Veteran curler Colin Hodgson, who retired following the national men’s championship earlier this month, says that clause gives Curling Canada arbitrary power to decide if an athlete has run afoul of it, and potentially strip the athlete of funding.
“It pretty much says you can’t say bad things about the organization, and the organization is the one who determines if the things you are saying are bad,” Hodgson said.
“Those words mean a lot to the athletes. It puts fear in them. Curling, and a lot of other sports, don’t make a lot of money. So the little money you have to try to compete, that might mean you can’t compete if you lose that funding.”
Curling Canada chief executive officer Katherine Henderson echoed speed skating’s rationale for a non-disparagement clause.
“We have this clause in place because we have partners in government, taxpayers and in the corporate world who all have ownership in the investment into our athletes, and, along with our athletes, they need to be considered, respected and protected as well,” Henderson said in a statement.
Despite Canadian sports minister Pascale St-Onge’s statement last year that those clauses contradict the “very principle of safe sports,” she’s yet to use her funding power to eliminate them.
“Non-disclosure agreements must not silence athletes who wish to report abuse or mistreatment in sport,” St-Onge said Wednesday in a statement to The Canadian Press.
St-Onge requires all national sports organization to be signatories to the Office of the Sport Integrity Commissioner (OSIC) she created by Saturday, or risk the loss of Sport Canada funding.
Where does a non-disparagement clause fit into that directive?
Becoming a signatory won’t comb it out of an athlete’s contract.
OSIC states an NDA or non-disparagement clause can’t stop an athlete, coach or official from filing a complaint or report.
Its rationale is the Universal Code of Conduct to Prevent and Address Maltreatment in Sport (UCCMS), which is part of the signatory criteria, doesn’t allow for any interference in that process.
“They cannot impact the admissibility in any way of a complaint or a report to OSIC,” said Sarah-Eve Pelletier, who is the sport integrity commissioner.
OSIC’s authority, however, covers only the complaint process and doesn’t tackle the existence of a non-disclosure or non-disparagement agreement.
“Others may have opinions on how they may be used,” Pelletier said.
“We’re not commenting on their use or their existence per se.
Getting an athlete to the Olympic stage costs thousands of dollars in training and competition costs.
The majority of national sport organizations in Canada aren’t flush with corporate sponsorship.
They fear the loss of, and the inability to recruit, corporate money if their reputation is damaged.
Hockey Canada, the country’s richest NSO by far, lost $24 million in cancelled or restructured corporate partnerships when its handling of sexual assault allegations became public last year.
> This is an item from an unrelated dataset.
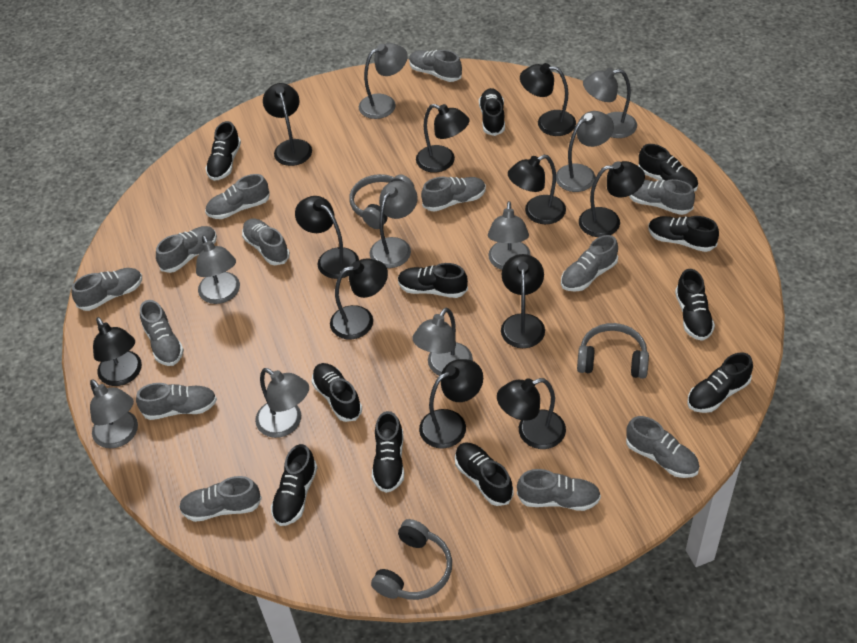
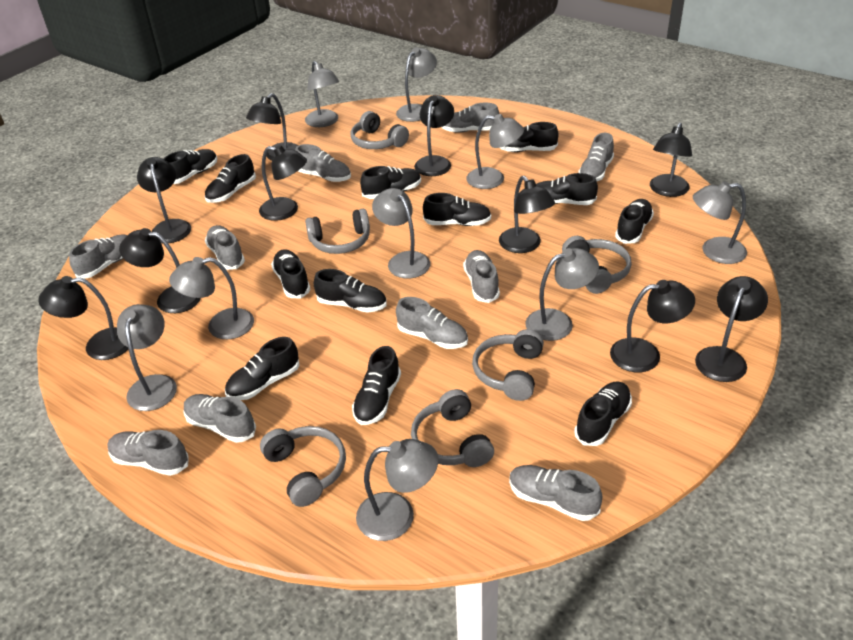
black lamp: 11 -> 10
black shoe: 11 -> 12
grey headphones: 3 -> 6
grey shoe: 13 -> 10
“Once you get up to the top and you see inside, you realize that there’s a lot of other factors in play and usually finance and money is a big one,” Hodgson said.
There are NSOs still maintaining a non-disparagement clause or something like it in an athlete agreement or social-media policy, AthletesCAN states.
“There are athletes not willing to speak out because they know that they are the ones going to be facing the repercussions,” said president Erin Willson, who was an Olympian in artistic swimming.
A non-disclosure clause that covers training and competition strategies or equipment is reasonable in an athlete contract to maintain a competitive advantage, Willson said.
“I understand it is a competitive landscape to protect what you are doing, like it could be a secret sauce.”